Web document revisions »
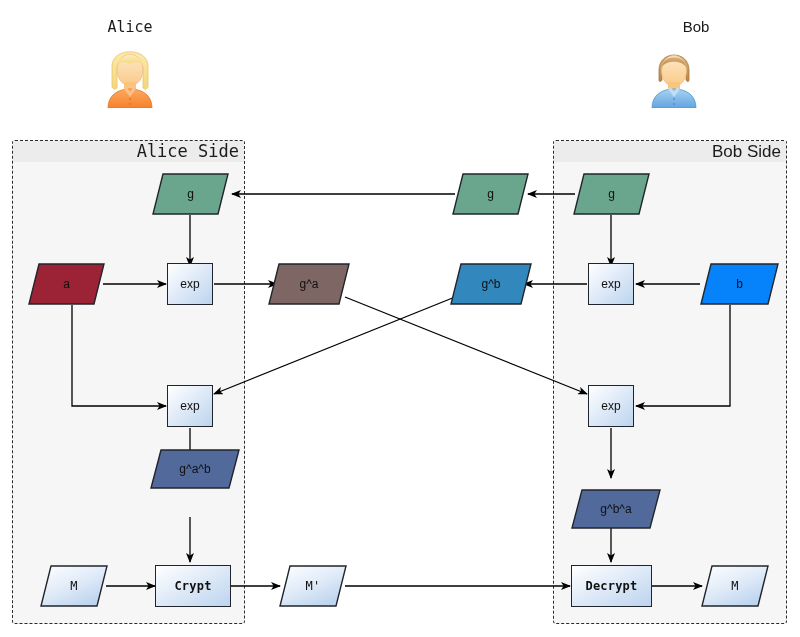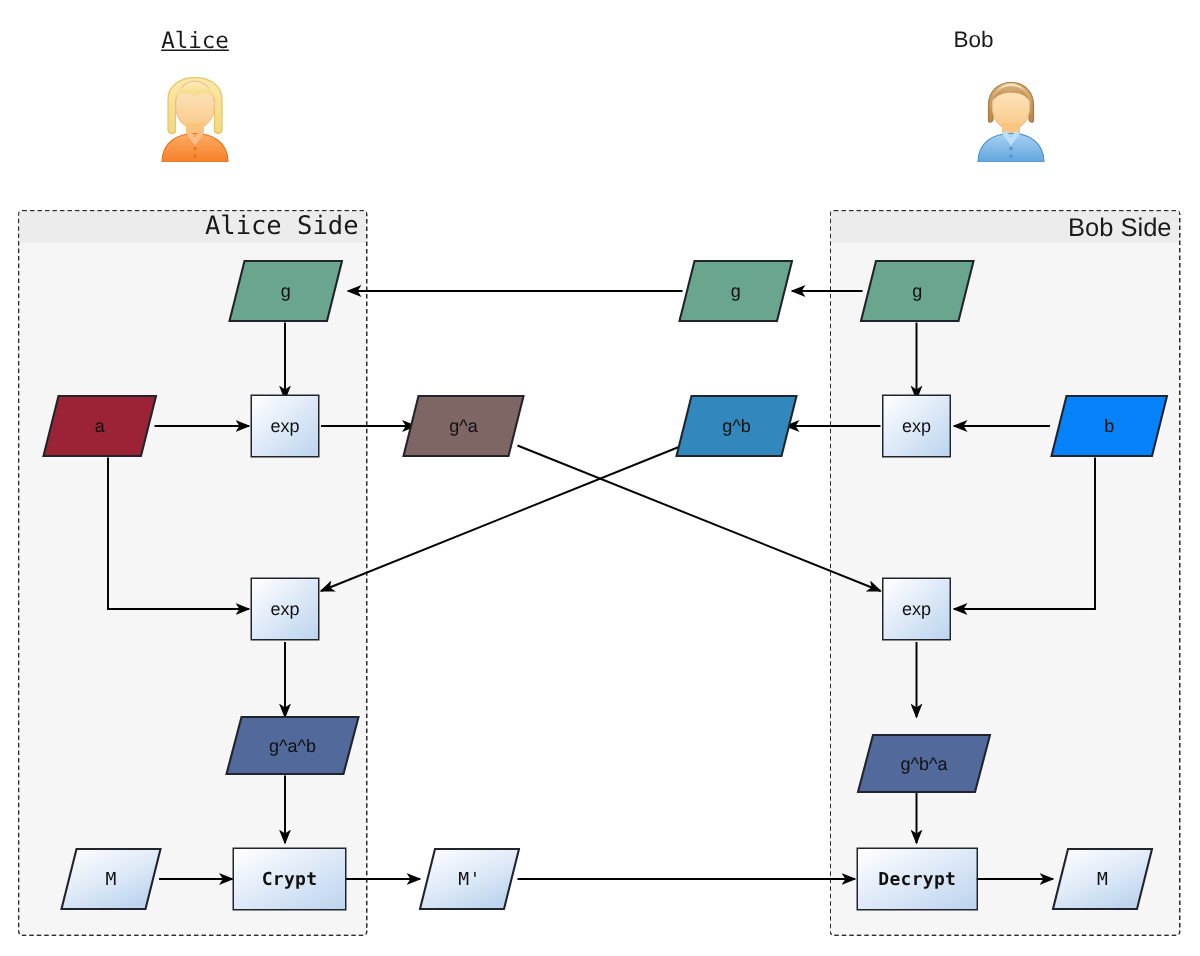"Alice" div.actor-label { text-decoration: underline -> none }
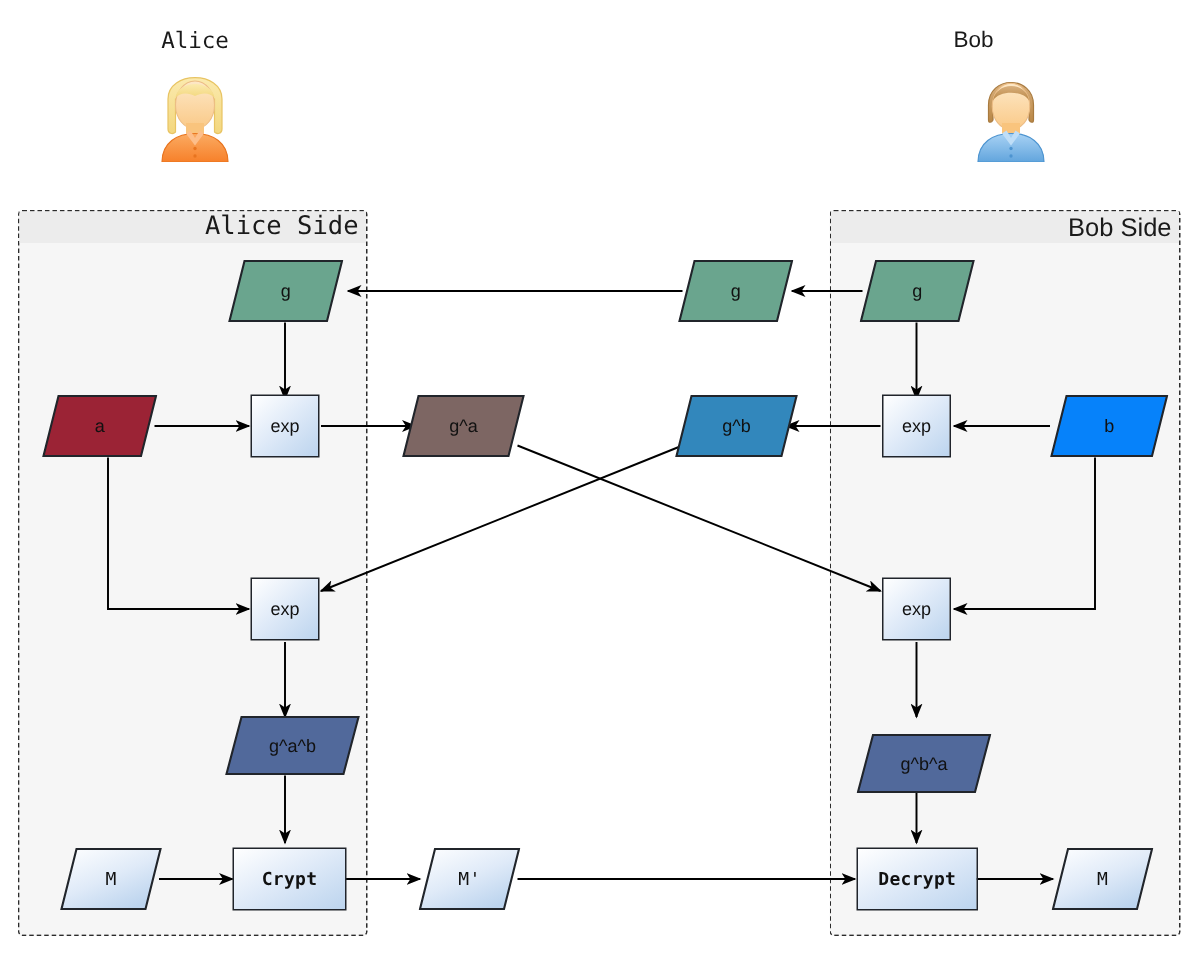"Bob" div.actor-label { left: 604px -> 651px }
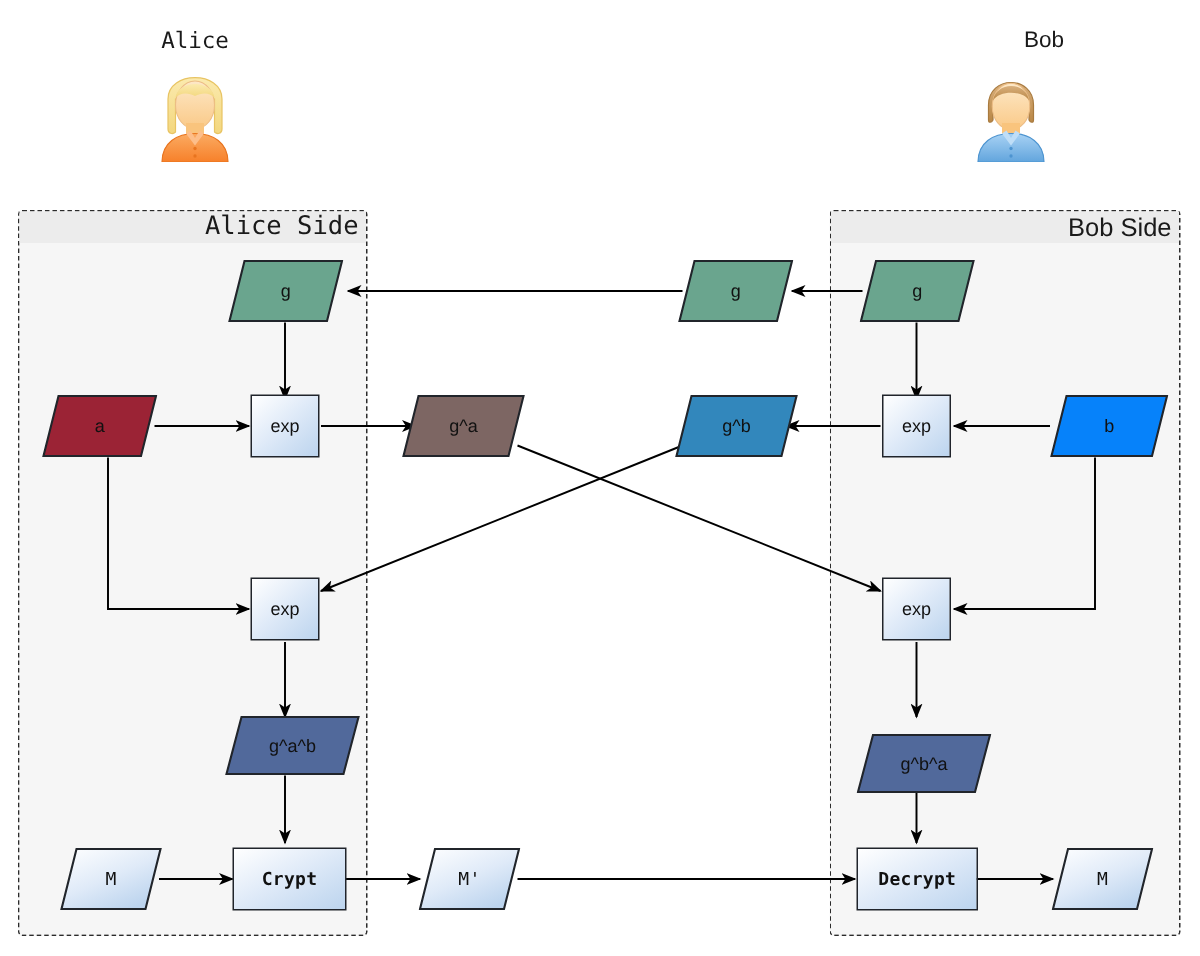"g^a^b" div.node { top: 477px -> 449px }
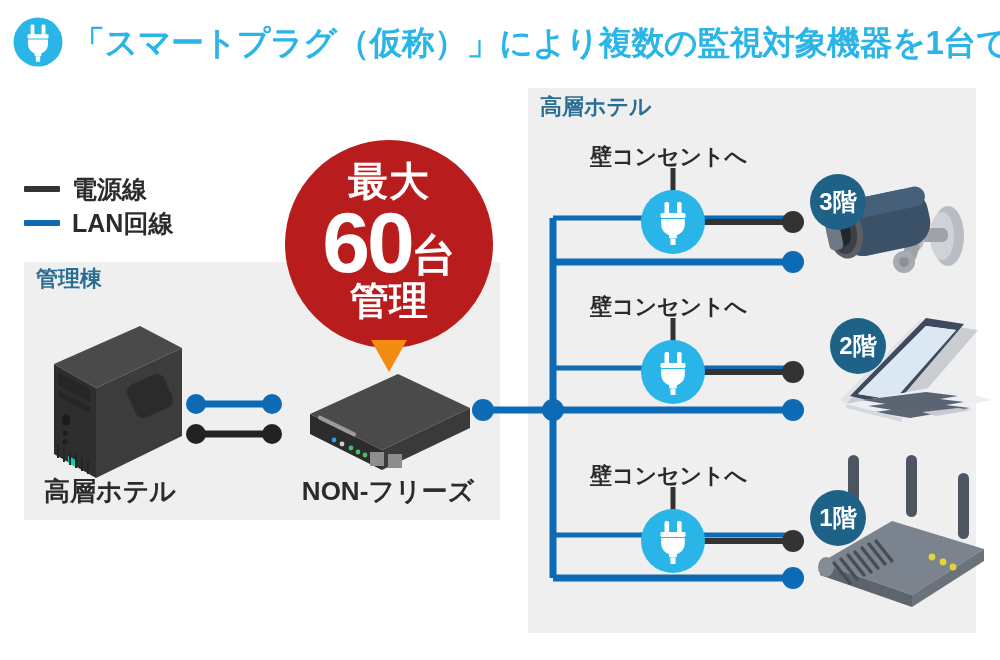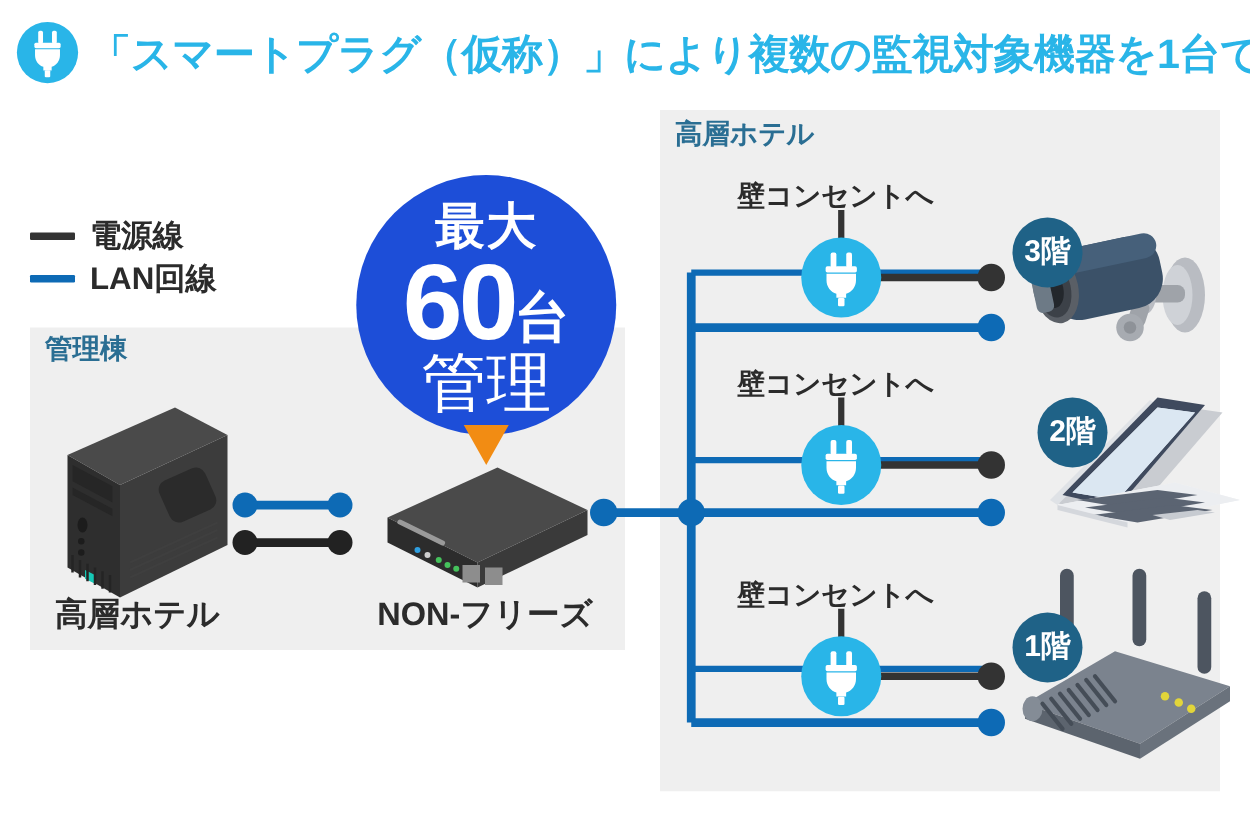"最大" .balloon { background: #1d4ed8 -> #b91c1c }
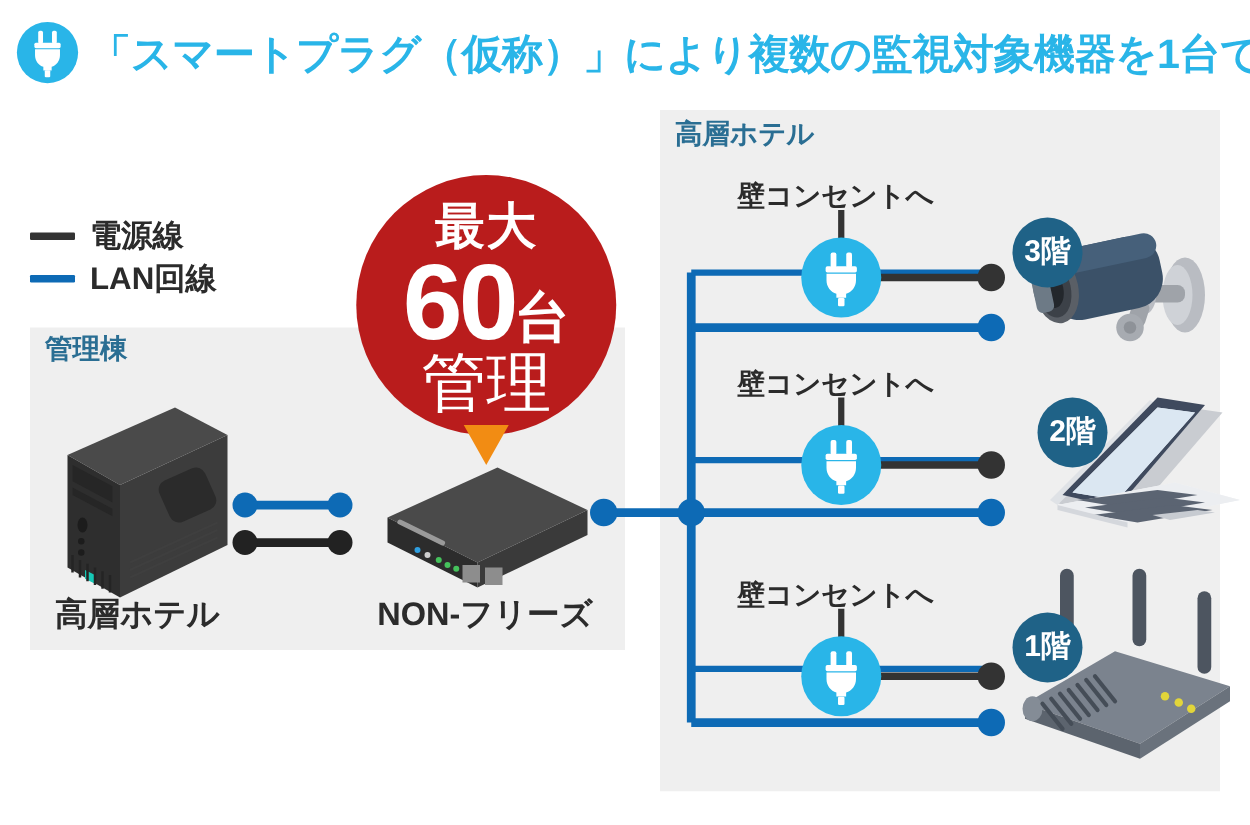"管理" .balloon .b-bot { font-size: 52px -> 39px; font-weight: normal -> bold }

Job » Your copy should hold exactly the lines from the one with "left: 604px ->" through the end of the records, both included, and no pictures.

Exercise solution »
"Bob" div.actor-label { left: 604px -> 651px }
"g^a^b" div.node { top: 477px -> 449px }
"最大" .balloon { background: #1d4ed8 -> #b91c1c }
"管理" .balloon .b-bot { font-size: 52px -> 39px; font-weight: normal -> bold }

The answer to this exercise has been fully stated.